6.2.09

Chrono-logiques, le tournant historiciste des sciences humaines

Chrono-logiques, le tournant historiciste des sciences humaines
Claude Blanckaert

On admet généralement que la « révolution du temps ethnologique » coïncide avec la naissance de la préhistoire dans les années 1860. À ce moment décisif, remarque-t-on, l’archéologie va se confondre avec la géologie pour éclairer la longue durée des origines humaines, une chronologie précisément ignorée des exégètes biblistes. L’alliance de ces deux sciences est pourtant plus ancienne qu’il paraîtrait. Georges Cuvier se qualifie lui-même d’« antiquaire d’une espèce nouvelle » au moment où il crée la science paléontologique en 1798. Il passera bientôt pour un poète des « civilisations antédiluviennes ».
Le temps de la nature et le temps des hommes se voient réconciliés.

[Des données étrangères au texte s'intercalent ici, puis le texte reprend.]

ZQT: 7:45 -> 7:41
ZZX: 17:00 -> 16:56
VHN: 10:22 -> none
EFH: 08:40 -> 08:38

Les succès spectaculaires de la paléontologie fixent les représentations dominantes du premier XIXe siècle. À son exemple, affirme Gobineau, « il s’agit de faire entrer l’histoire dans la famille des sciences naturelles ». Nombre de savants « spéciaux » (i.e. spécialisés) qui étudient la dérivation des langues, l’ethnographie ou la genèse des phénomènes sociaux vont s’attacher à cette durée inhérente. Le code herméneutique de l’histoire se répand hors de sa sphère d’influence archéologique pour créer, dans le champ des sciences humaines émergentes, un horizon commun d’expectative et d’analyse. On parle, par exemple, avec Taine d’une « géologie morale ». L’« ethnogénie », discours des origines nationales est rebaptisée « paléontologie de l’histoire ». Des livres consacrés à la formation et à la diffusion des grands groupes de langues sont publiés sous l’étiquette « paléontologie linguistique » et l’on peut dire que, par la vulgarisation du thème, la problématique de l’histoire elle-même subit l’influence d’un véritable « imaginaire géologique ».
Toutes ces collaborations satisfont à la co-production d’un « interdomaine » « palétiologique » qui, quoique hétérogène par ses objets, gagne en régularité puis en crédit intellectuel. Quand on parle des « couches de la civilisation » ou, à l’inverse, des « étymologies de la nature », ces expressions ne sont pas purement imagées. Des concepts « nomades » se justifient par la demande d’histoire et par la conviction que les actions humaines s’inscrivent dans des connexions temporelles, voire géologiques. La philologie, science des mieux sollicitées, était appelée jusqu’aux années 1870 à servir de guide pour la préhistoire naissante. Le synonyme d’histoire « anté-historique » qui lui est parfois préféré indique que la durée, et quel qu’en soit le chronomètre relatif ou absolu, est la condition d’actualisation d’un processus causal. Du fait de tous ces enjeux identitaires et des valeurs d’intégration affectés à cette aventure de l’espèce, l’histoire avait vocation à devenir la métathéorie des sciences de l’humanité. Au-delà des savoirs positifs, elle fait sens par son souffle moral.